How Would the U.S. and Canada (Legally) Merge?

by Julian Ku

I love Canada, and I have long been intrigued by plans to unite the U.S. and Canada in deeper political and economic integration (See this post from 2005(!)). So I have been excited to see the idea getting some mainstream media love with discussions of Diane Francis’s new book  Merger of the Century: Why the U.S. and Canada Should Become One Country.

I haven’t read the book, but judging from the zillions of media excerpts, her argument appears pretty straightforward.  The U.S. and Canada should merge, largely on economic grounds, so that the two countries can compete with rising economic powers controlled by state-owned enterprises (e.g. China) and with growing military power (China and Russia).  I am not sure merger is really needed here, and I am also unsure what the Canadians get out of merger since they already get U.S. military protection and seem to move in and out of the U.S. in large numbers at will.  But whatever, I love this idea.

Still, how exactly would such a “merger” work legally? Francis suggests either the Germany 1990 model (would Canada be East Germany?) or some sort of European Union-type treaty.  Let’s put aside the “merger” idea because unless Canada just entered the U.S. as a gigantic state, or even several states, any merger would require a U.S. constitutional amendment. And bringing in Canada as states would make the Democratic Party the governing party in the U.S. for the rest of my lifetime and my daughters’.  Republicans know this, and would never agree.

An E.U.-style customs union would be much more realistic.  The U.S. and Canada could create by treaty a common external trade policy, and work to eliminate restrictions on the freedom of movement, goods, investment, and services within North America.  NAFTA is sort of halfway there, actually, without the common external trade policy.

The U.S. and Canada could also unify their external foreign and military policies (much harder, I admit), again on the EU model. With respect to North American domestic defense, the US and Canada are already kind of there with a joint Air Defense Identification Zone.  Naval cooperation would be pretty easy too.  Now about foreign policy, though.  That would be really hard.  We don’t like killing baby seals, and Canadians are not psyched about invading Middle Eastern or Central Asian countries.

In reality, I think Francis might be satisfied with a U.S.-Canada customs union (Mexico might have to be left out for now). She is mostly making her case on economic grounds, and I think a customs union would accomplish most of her goals. It is not legally that hard, and it is politically plausible. The only downside is that we wouldn’t get to design new flags or new country names.  The United States of North America (USNA)?  The North American Union?  Camerica? Americanada?…

6 Responses

  1. Professor Ku,
    Whilst you may “love the idea” of the US-Canada merger, and without reading the book in question, I would like to underscore a few points to inform your rather simplistic view of Canada.
    1. Canada is a federal state with 13 provinces and colonies. We are also a land that affirms in Constitution the aboriginal laws and treaty rights.

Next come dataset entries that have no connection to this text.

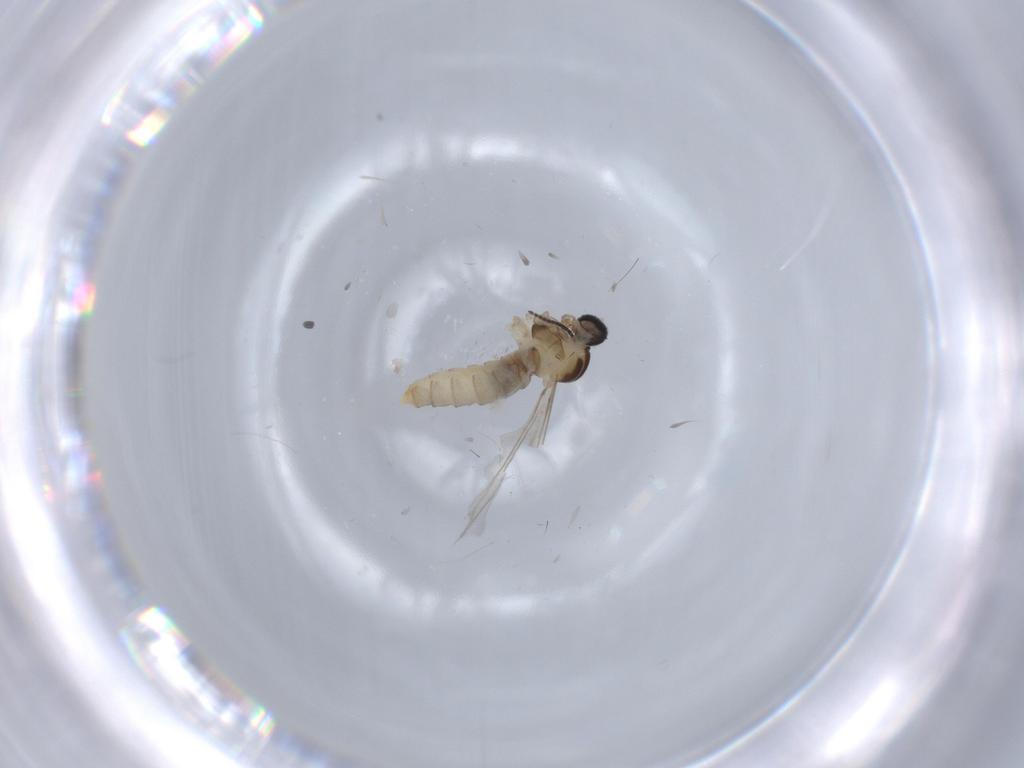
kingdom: Animalia
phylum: Arthropoda
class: Insecta
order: Diptera
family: Cecidomyiidae
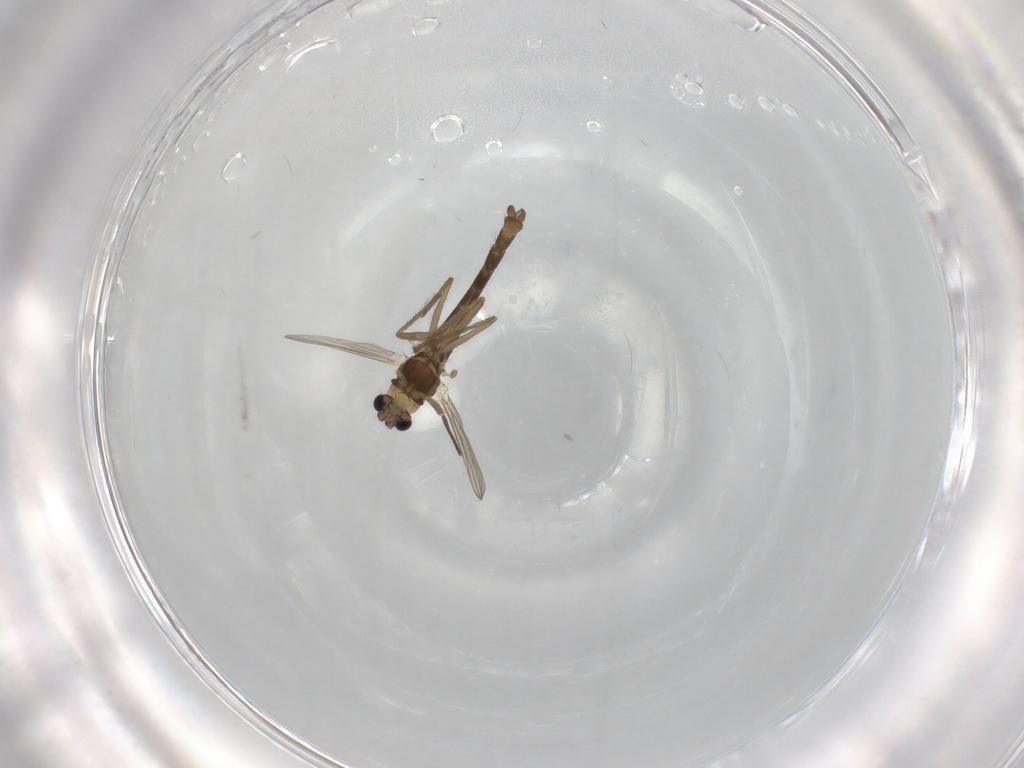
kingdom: Animalia
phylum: Arthropoda
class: Insecta
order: Diptera
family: Chironomidae
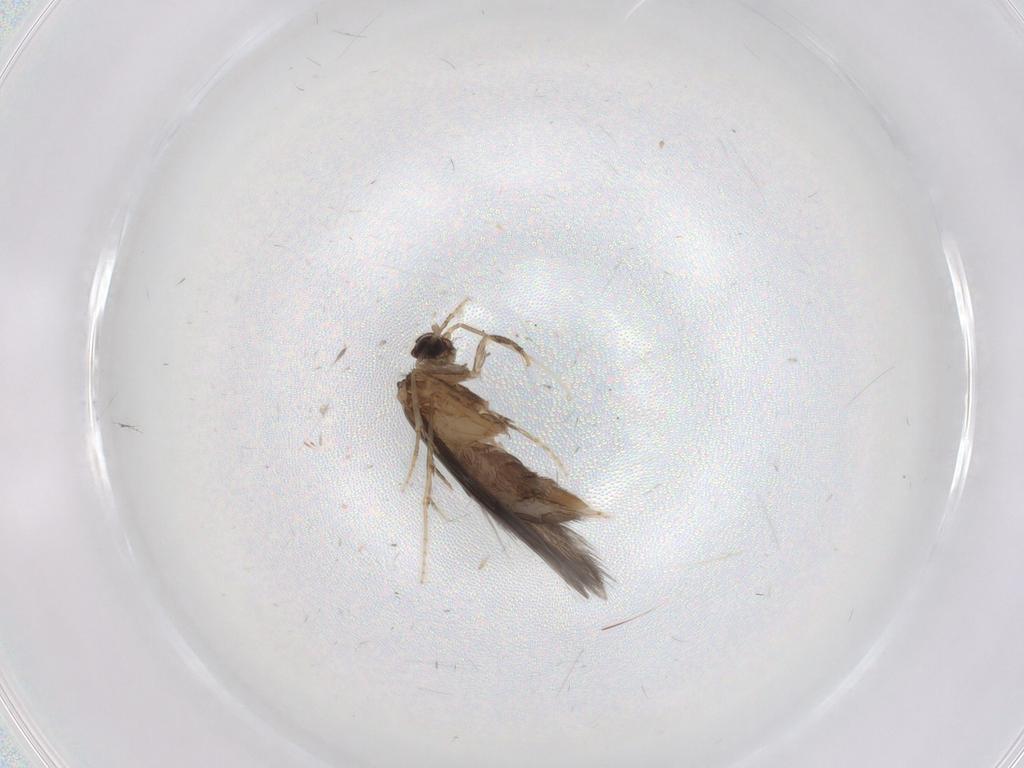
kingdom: Animalia
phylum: Arthropoda
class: Insecta
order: Trichoptera
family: Hydroptilidae
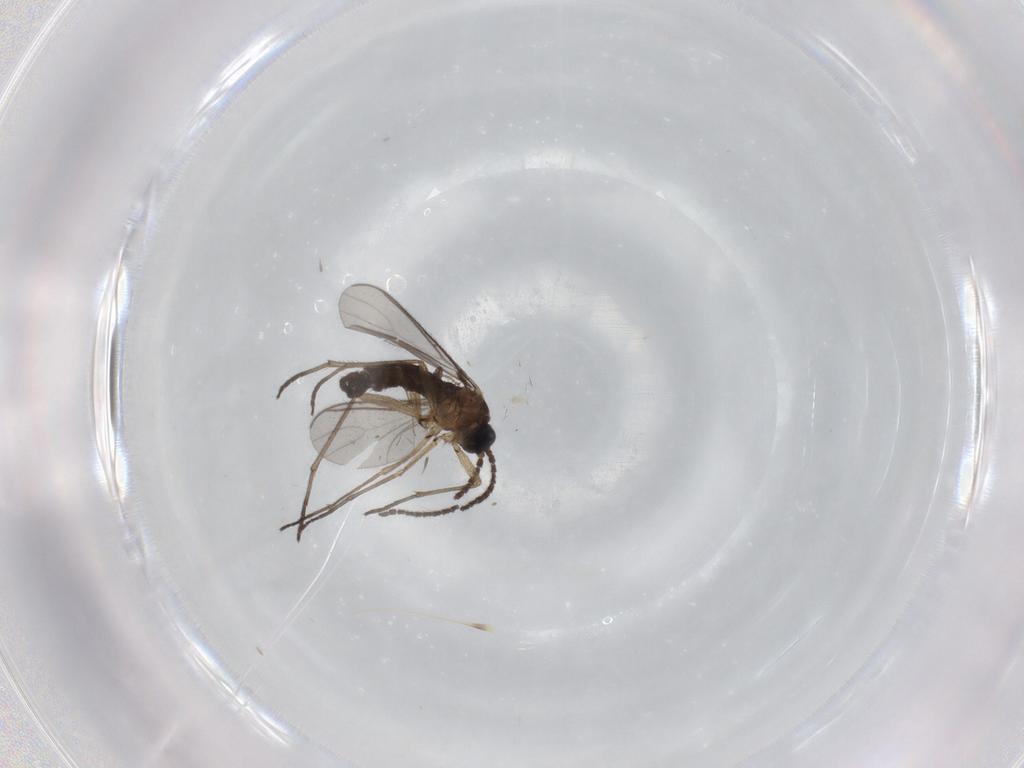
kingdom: Animalia
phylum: Arthropoda
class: Insecta
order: Diptera
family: Sciaridae
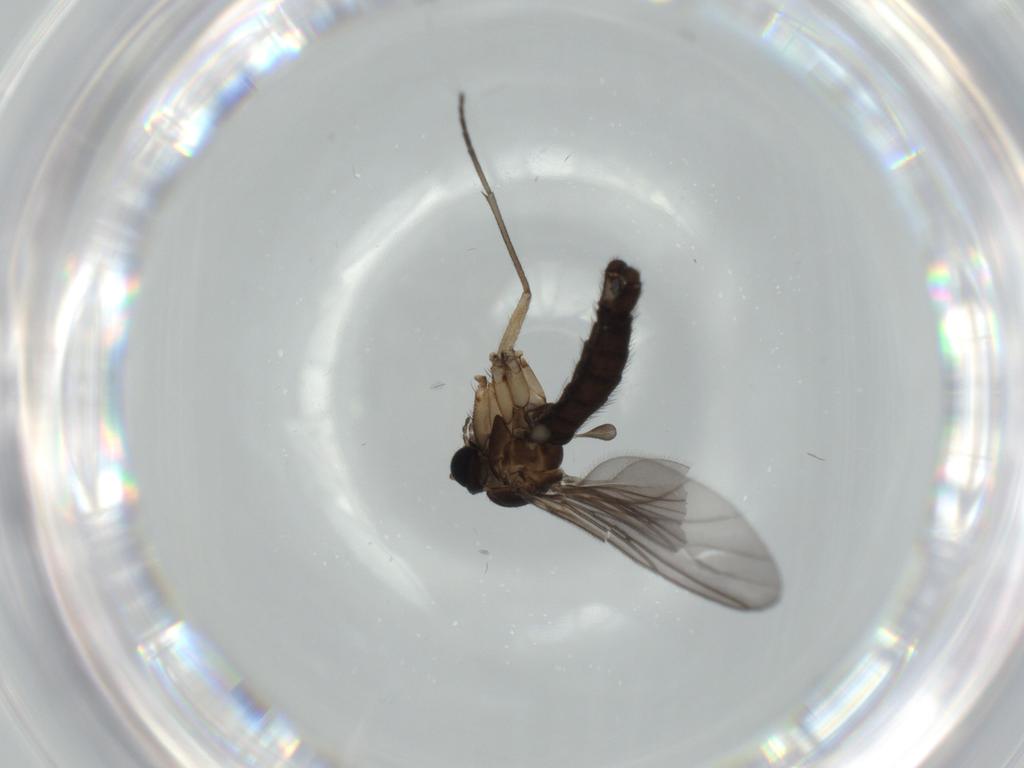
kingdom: Animalia
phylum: Arthropoda
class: Insecta
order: Diptera
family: Sciaridae
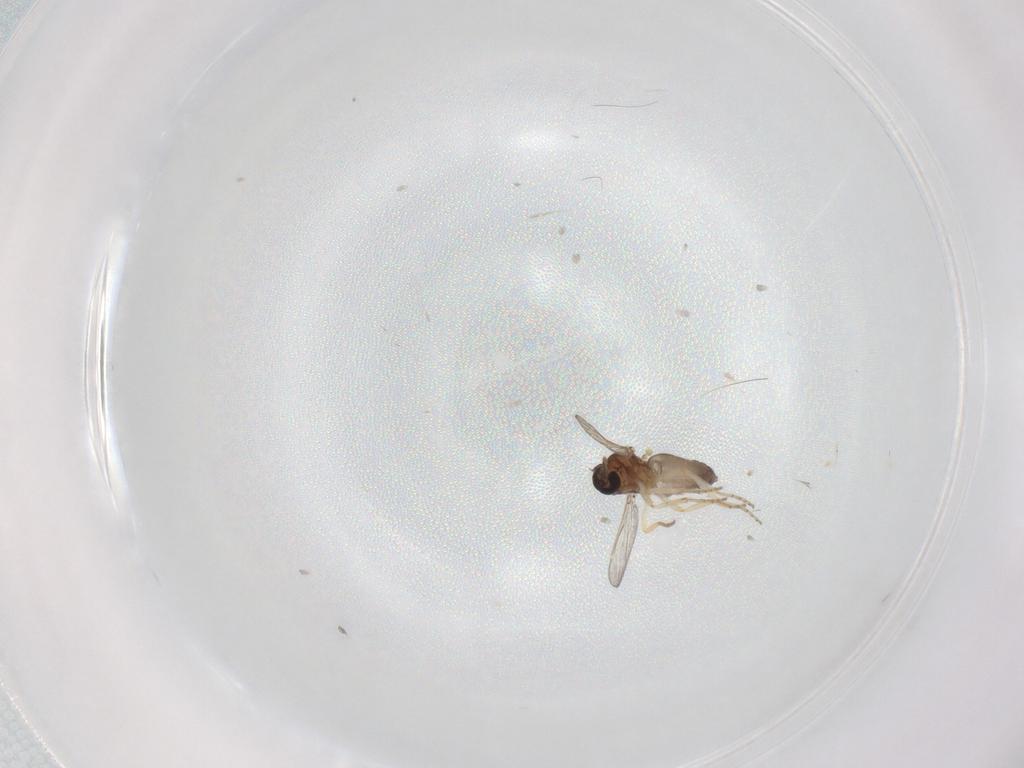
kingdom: Animalia
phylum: Arthropoda
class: Insecta
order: Diptera
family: Ceratopogonidae
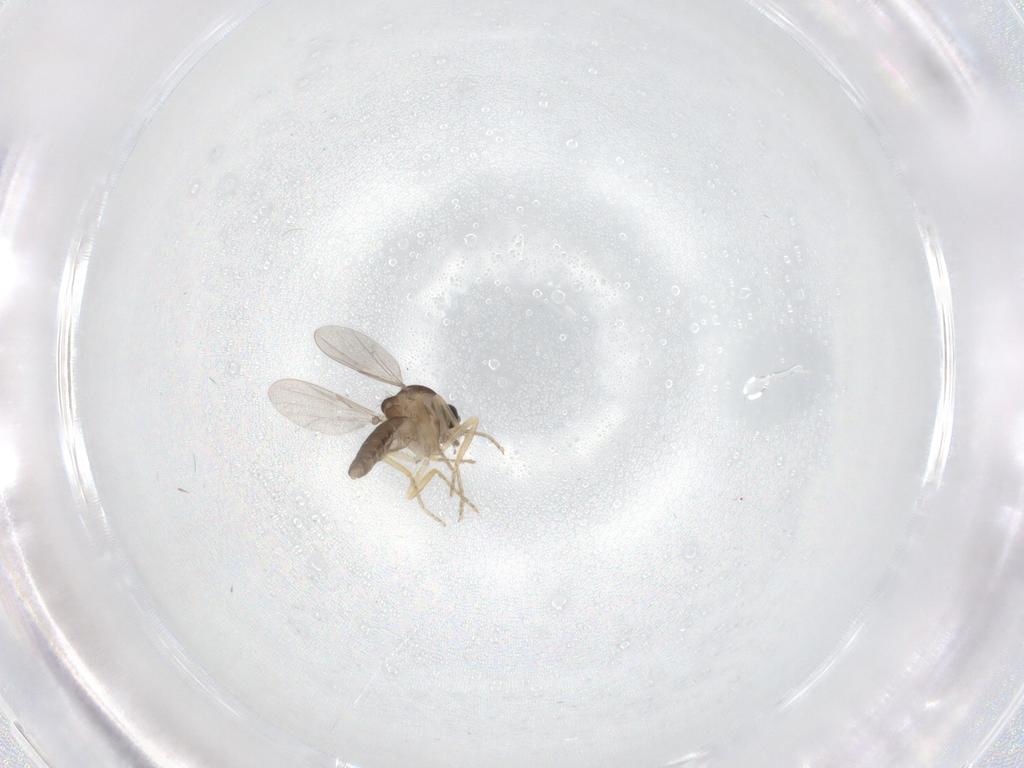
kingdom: Animalia
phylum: Arthropoda
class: Insecta
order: Diptera
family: Ceratopogonidae
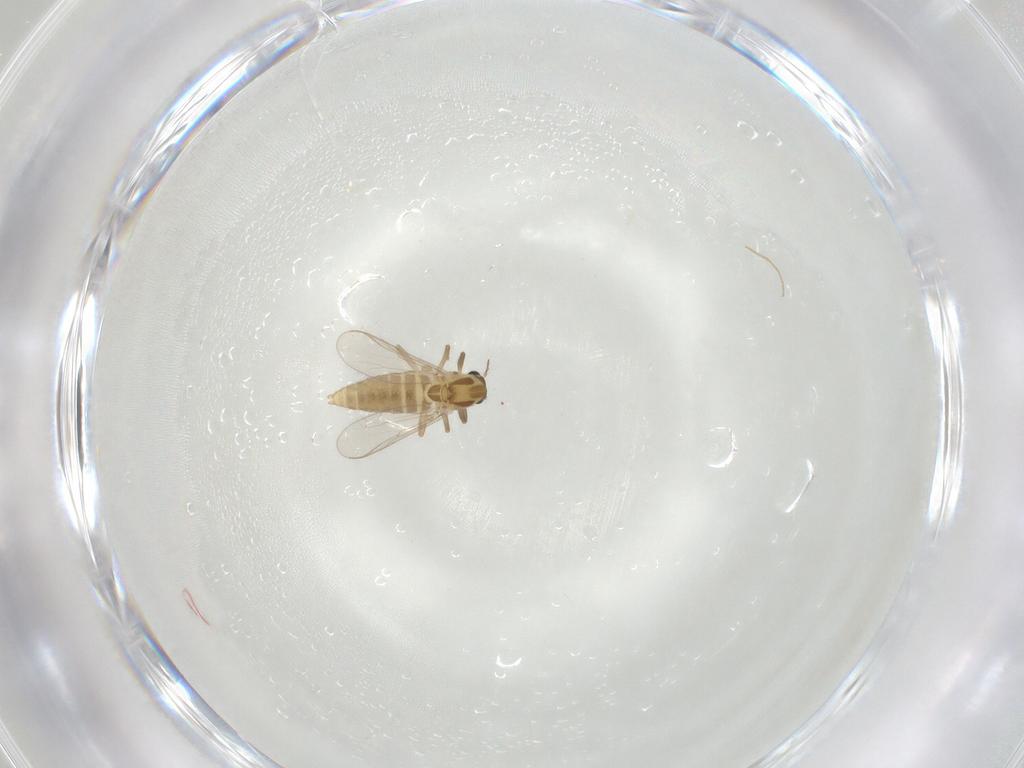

Our Head of State is the Queen of England. The same monarch you forgo through your 1776 declaration of independence. 
    2. Canada is a bilingual country with French and English as its official languages. Our identity is multicultural, multi-racial and multi-religious. We are not a melting pot as our neighbour to the south.
    3. Apart from military cooperation, we have independent foreign policy and our national interest is not necessarily, and not always, aligned with US national interests.
    4. Lastly, Canadians do travel and US is one of our preferred destinations given the proximity. However, we are anything but Americans. In fact, if your faculty is to conduct an independent polling, you will find an overwhelming majority of Canadians detest the idea of a political union with the United States.  
    In closing, please rest your synopsis of how to compete with emerging economies by suggesting a US-Canadian union. That is not going to happen and even theorizing it makes you look amateur. The decline of the US homogeny in global economic and political affairs is all too prevalent. The military might can take you only so far and looking at the world, we know that it is not the answer to every question. 
    your Canadian neighbour

  2. Correction: “colonies” above should be read as “territories”.

  3. I have to second most of what Canuck said. Canadians would never, and I mean NEVER, go along with this and any politician who publicly supported it would be committing political suicide.

  4. Julian: you stepped into this one!  There might still be a way — we in the U.S. could all become Canadians!  But then we would have to abandon the Queen, as my ancestors did so many years ago.

  5. I suspect that Canada would gladly welcome any (non-dysfunctional) seceding states into the federation and perhaps even a swap – say, Canada gets NY and Julian can get Quebec in return.

  6. As for name, I think David Foster Wallace’s “Organization of North American Nations” (from the novel Infinite Jest) is the best suggestion. Especially considering the resulting acronym.